"It was his use of color," Shire says, "besides his amalgamation, combination, and adaptation of past influences and styles that he brought together. Josh did it in such a way as to be original and to make it seem new. He had the history and the language from the past, but he could put it all together. Most people have the influences, but they don't put it all together. And he has a very wry sense of humor."
"Most people call it 'Shag style,'" Agle says of the current vogue for neo-'50s art, "which is flattering to me. It's not so flattering to the other artists when people tell them, 'Oh, you're doing that Shag style.' I wanted to make sure I owned that style. I didn't want people to say, 'Your paintings reminds me of that other artist.'"
Shag has become so successful—his paintings sell at galleries for $10,000 and up, his prints in the hundreds of dollars, and he does not do commissions, thank you—that a wary observer might accuse the artist of cynically pandering to the mid-century masses.
As Shire noted in the book, 'Shag: the Art of Josh Agle,' "He has become arguably the most merchandised artist since Peter Max."
Could a Shag painting be seen as the equivalent of a Thomas Kinkade cottage but with a butterfly roof?
Not hardly.

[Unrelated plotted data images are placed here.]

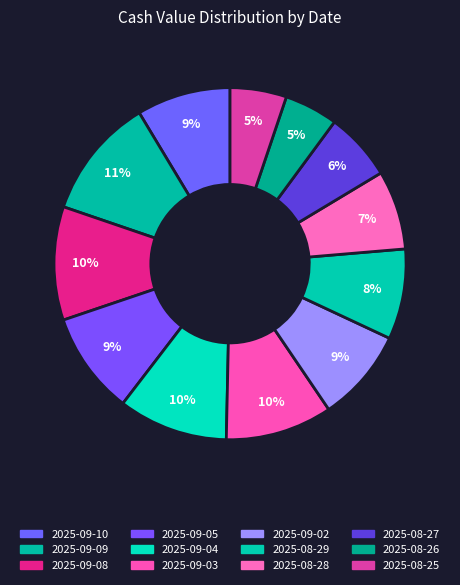

What percentage is the 2025-09-02 slice, to the nearest percent?

9%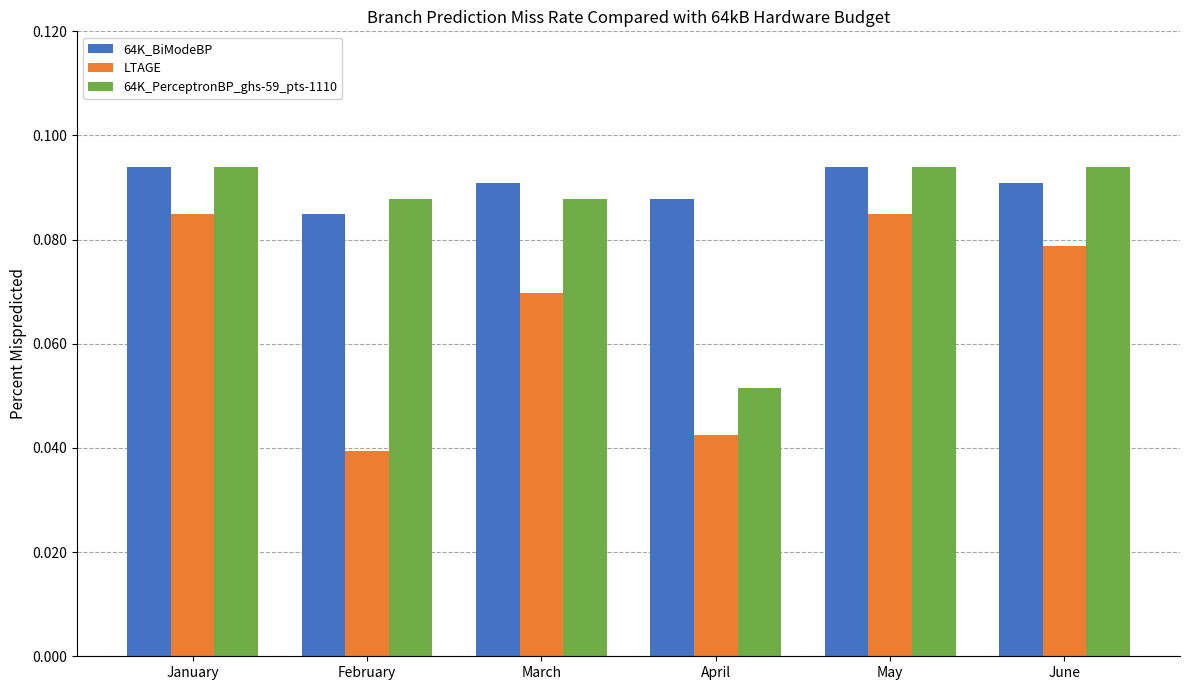

Which label corresponds to the smallest value in the chart?

February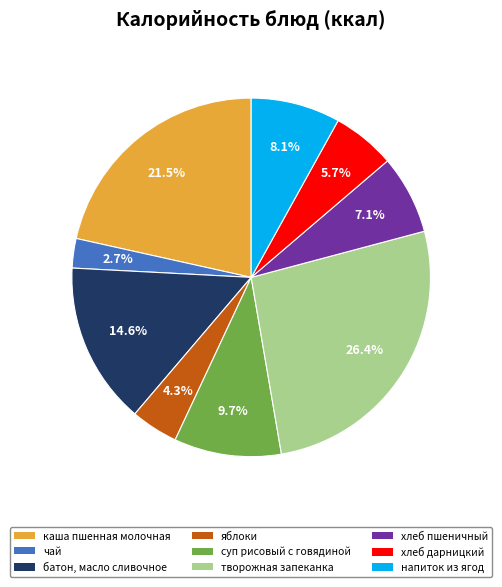

Is there any slice that represents more than half of the pie?

No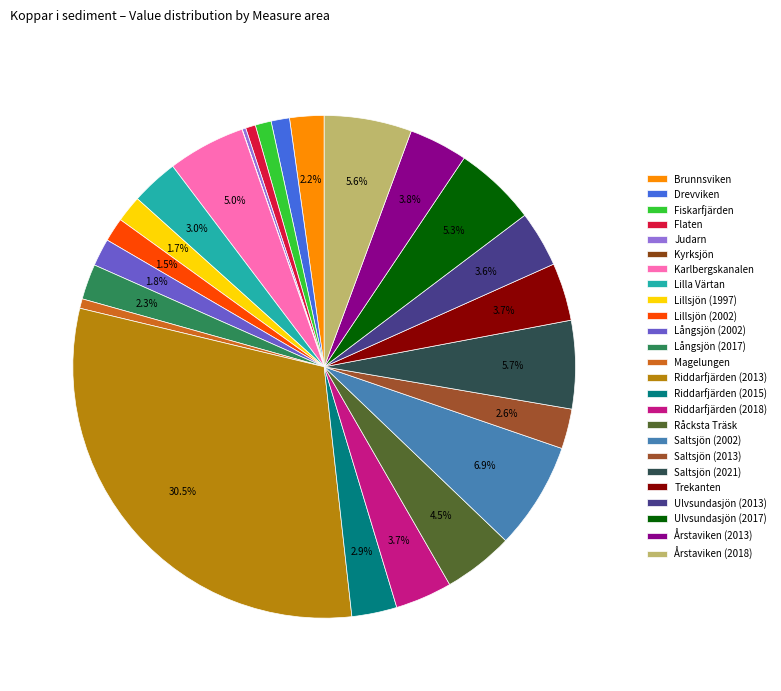

How many slices are in this pie chart?

25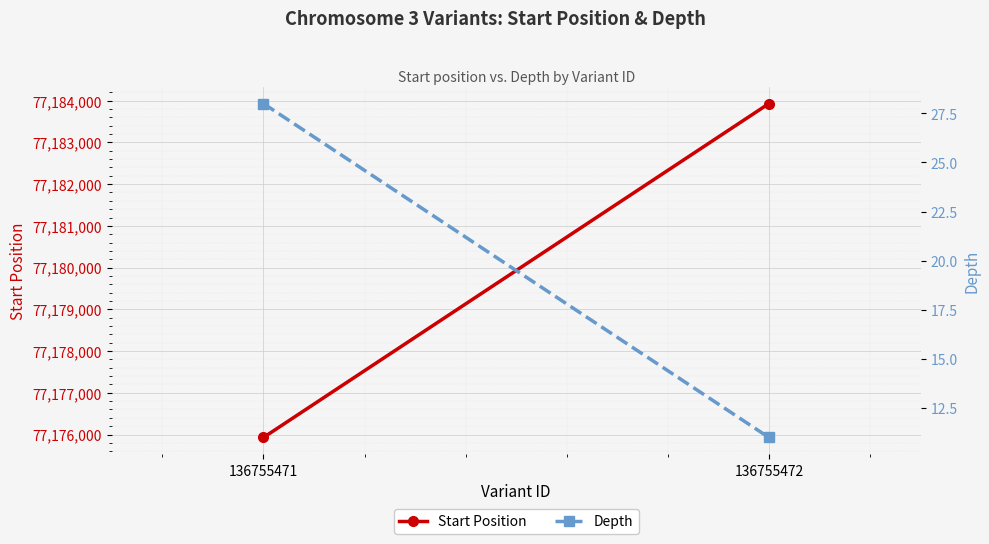

Reading left to right, transcribe all the data shown in this chart.

Start Position: 77175929	77183930
Depth: 28	11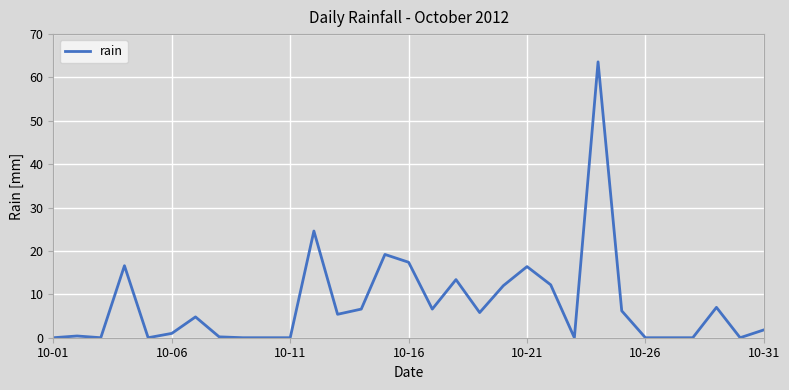

What is the maximum value shown in the chart?

63.6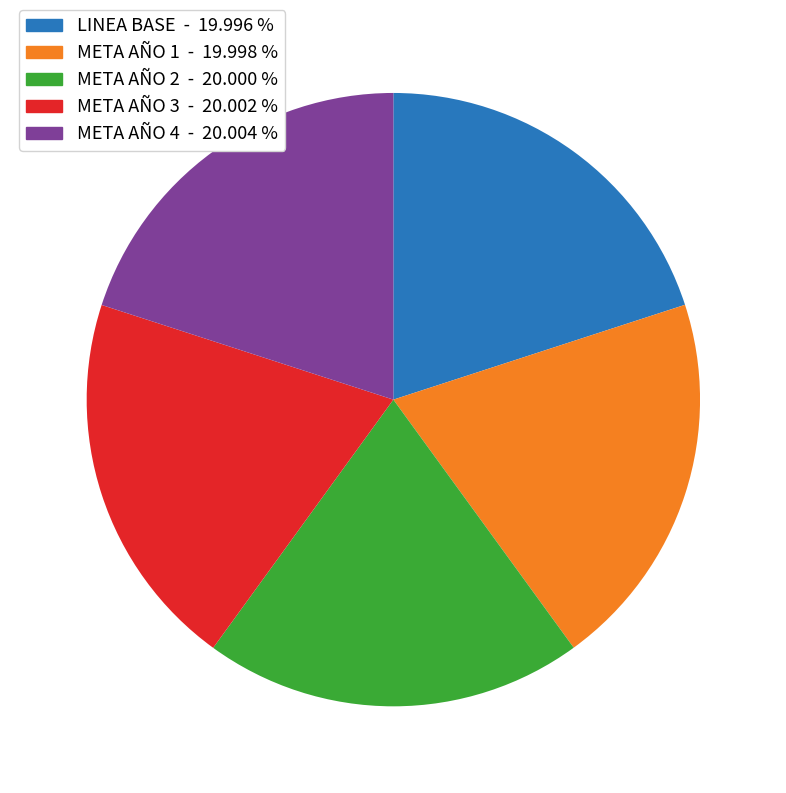

How many slices are in this pie chart?

5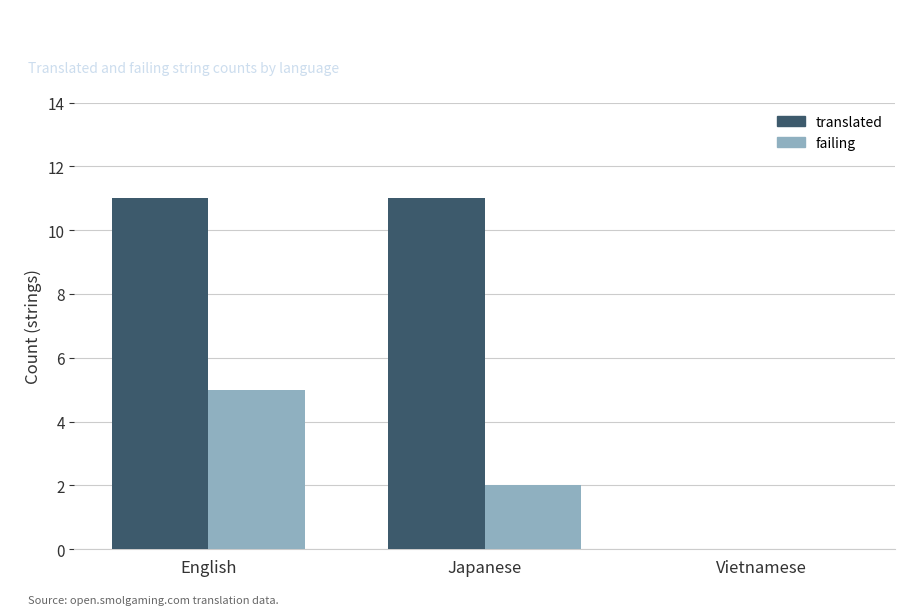

Reading left to right, transcribe all the data shown in this chart.

translated: 11	11	0
failing: 5	2	0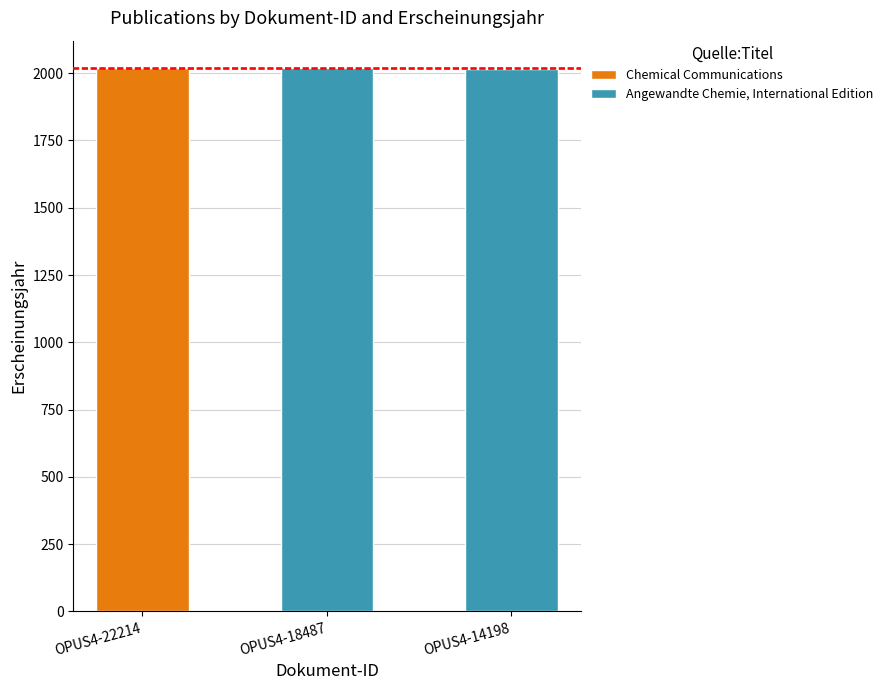

The value of Chemical Communications at OPUS4-22214 is 2020. True or false?

True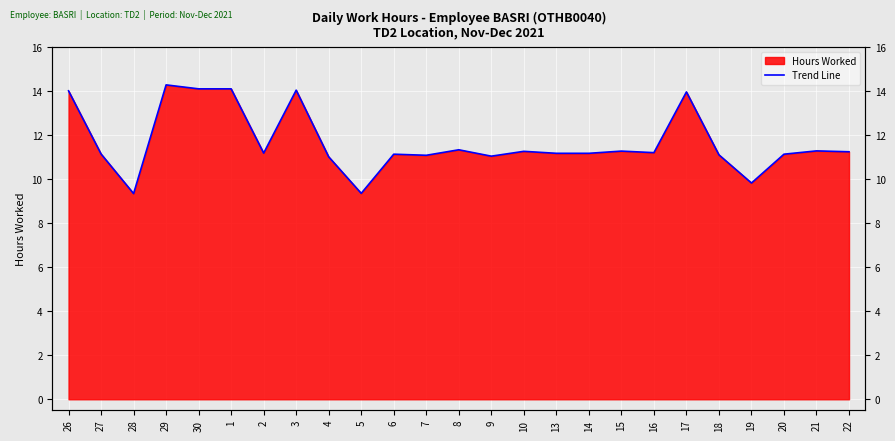

What is the smallest value displayed?

9.3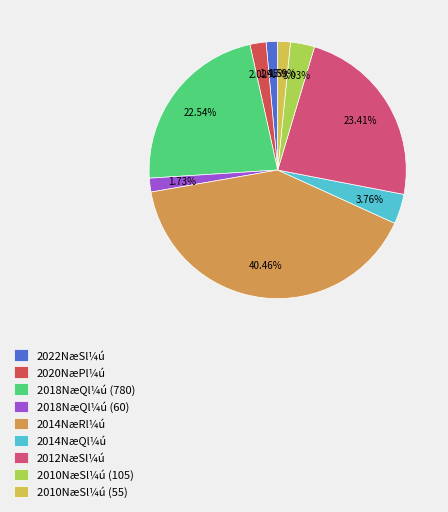

How many segments does this pie chart have?

9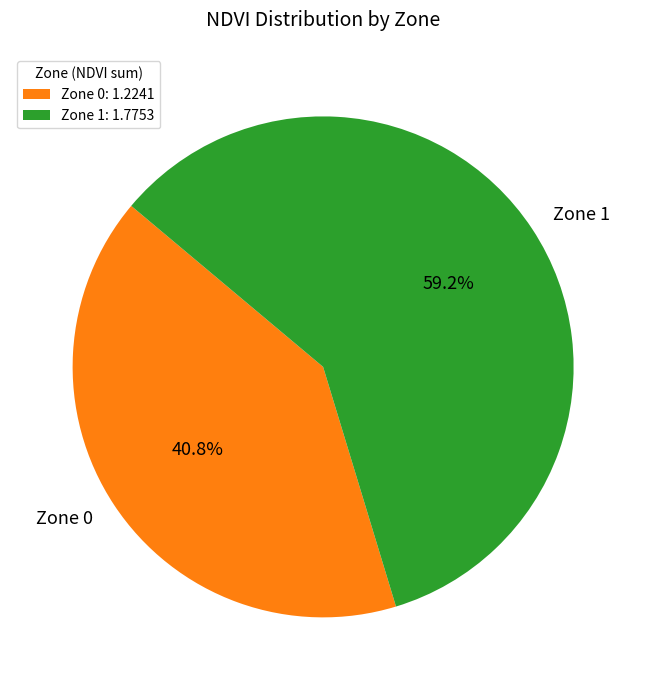

Combined, do Zone 0 and Zone 1 account for over 50%?

Yes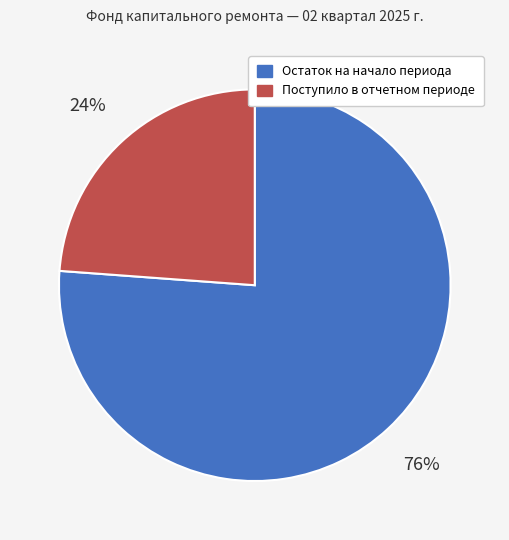

To the nearest percent, what portion does Поступило в отчетном периоде represent?

24%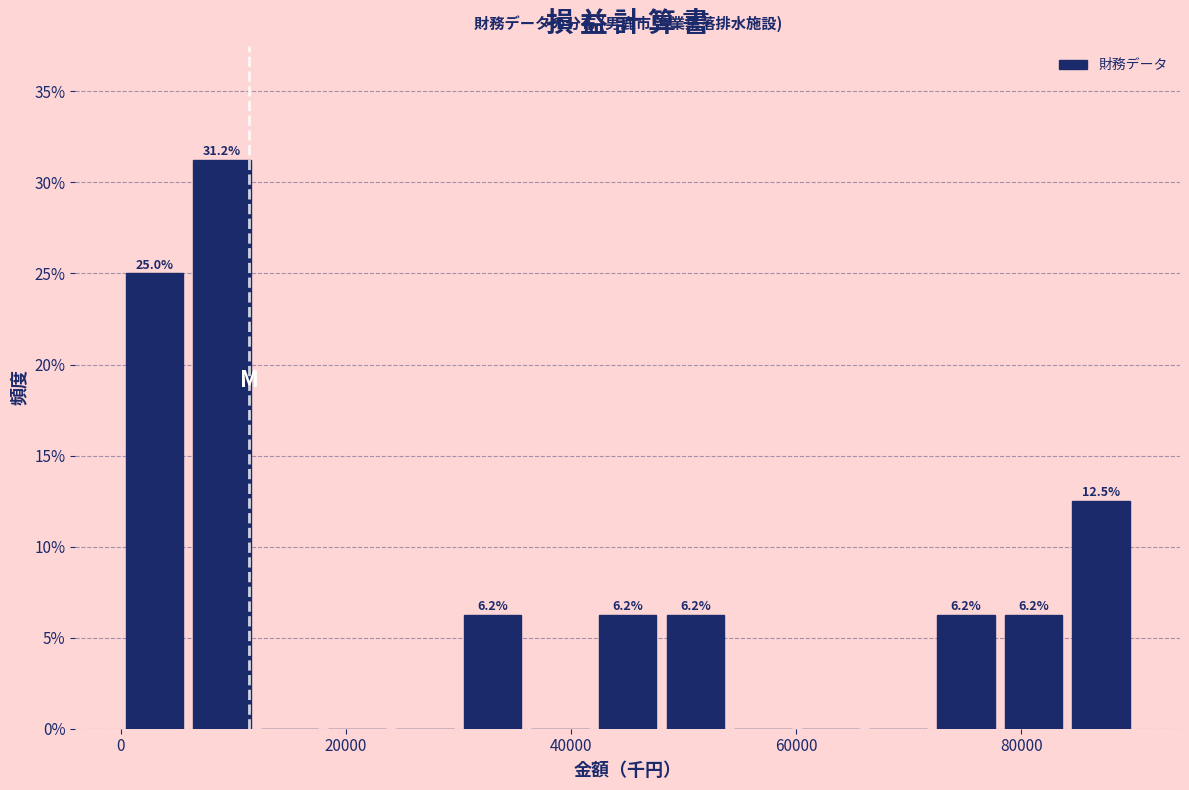

Around what value on the x-axis is the tallest bar? Give the approximate position of its centre, as read against the axis.

10000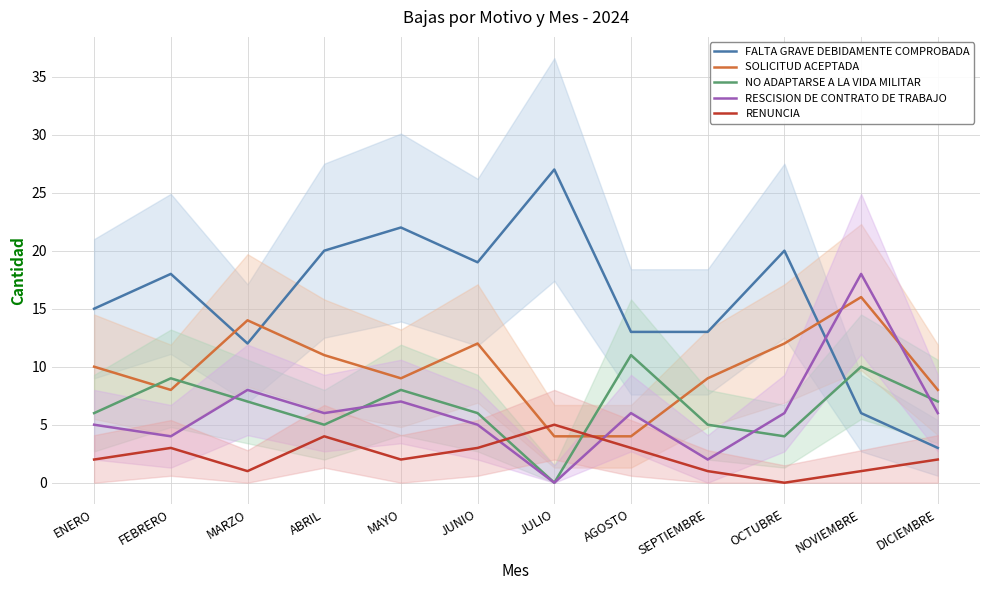

How many interior local valleys does the SOLICITUD ACEPTADA series have?

2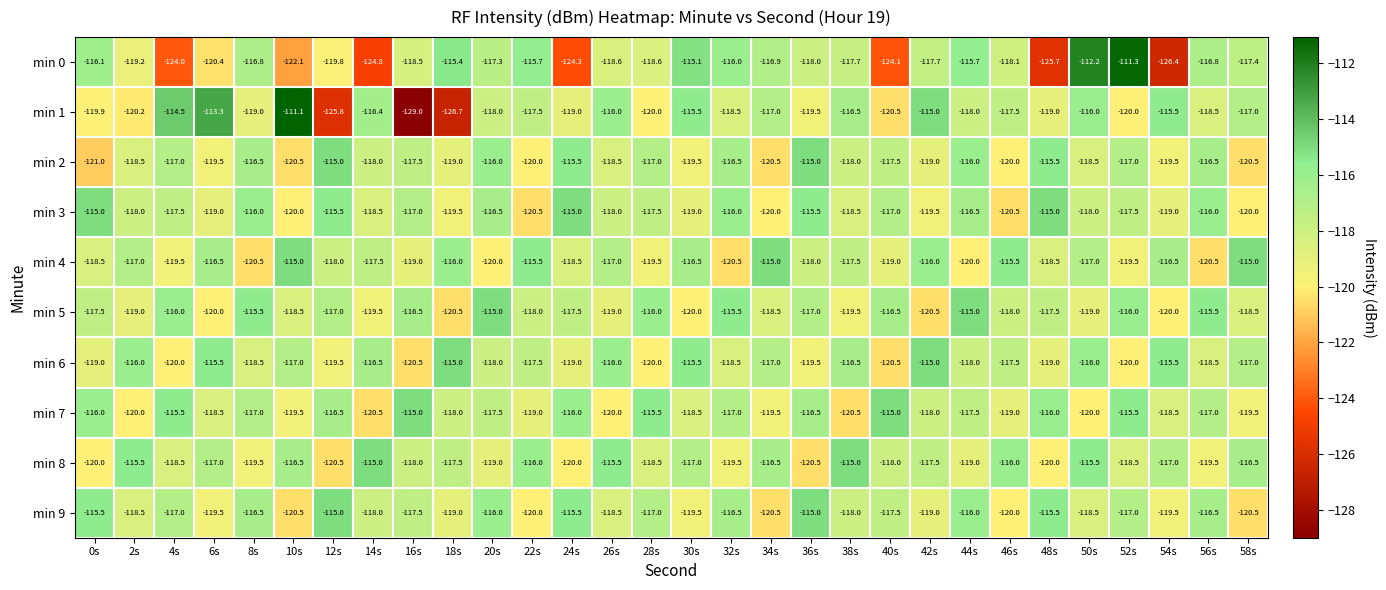

What is the sum of all min 9 values?

-3533.5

Nobody who spends any time with Agle could doubt his sincerity. The guy—despite his orange-tinged hair—is just too darned straightforward, and so obviously in love with what he draws. "I just paint the stuff I like and the stuff I'm interested in," he says.
And Shag's art, far from being treacly and sweet, is sharp and colorful, cartoony—yet mysterious.
It also helps that Shag has his own vision of the era. "There was an optimism," he says. "When you bought a mid-century modern house and you filled it with modern furniture, you were looking forward, and I appreciate that optimism.
"And also to me, sophistication. Obviously most of the houses built in the 1950s weren't mid-century modern, but the people who were building them were more sophisticated, more artistic—and that's what appeals to me as well. And it also to me implies hedonism—the great cocktail parties, the smoking and the drinking. 'Playboy' magazine from the '50s and early '60s embodies that. It was okay to be a hedonist."
"I see the '50s as being mostly square, with little pockets of hipness," he says, "and it's those little pockets of hipness that really interest me."
"He just creates," says Lee Joseph, a record producer and deejay who knew Agle before he became Shag (the name blends 'Josh' and 'Agle'). "The market found him."
Joseph remembers when Agle would charge all of $175 for designing a band's entire look, its LP and CD covers plus posters. And Agle never sent a bill. "Josh," Joseph would say, "I really appreciate this, but you have to start charging me."
Agle himself got into modern design in a typically Southern California 1980s kind of way, by imbibing the Tiki ethos along with tropical drinks at his favorite Tiki bars, while picking up '50s and '60s LPs, chosen for their covers, at thrift stores in Santa Ana and Long Beach. Soon Agle was furnishing his apartment with mid-century furniture he found alongside the records.
One of nine children in a Mormon family that lived in Sierra Madre, in the mountains above Pasadena, Agle, who intended to follow his father's profession of accounting, did commercial art to pay for his studies—then switched his major to art.
Meanwhile, Lee Joseph recalls, "The surf-lounge-exotica-garage genres were peaking, in kind of a cult sense," and Agle designed covers and posters in a variety of styles for such bands as Witchdoctors A Go-Go, Del Noah and the Mt. Ararat Finks, and the Brian Setzer Orchestra. Agle also worked as a record company art director, designing albums for Big Sandy, among others.
Agle also played lead guitar and sang with the Swamp Zombies ("a little bit rockabilly, some folk influence, a little punk," he says) and ran his own label, Mai Tai. He quit music in 2000. "Creatively," he says, "I was spreading myself too thin."
Agle focused on commercial art "because I knew that way I could make a living. I had friends in art school who wanted to be fine artists and ended up working at Aaron Brothers selling frames."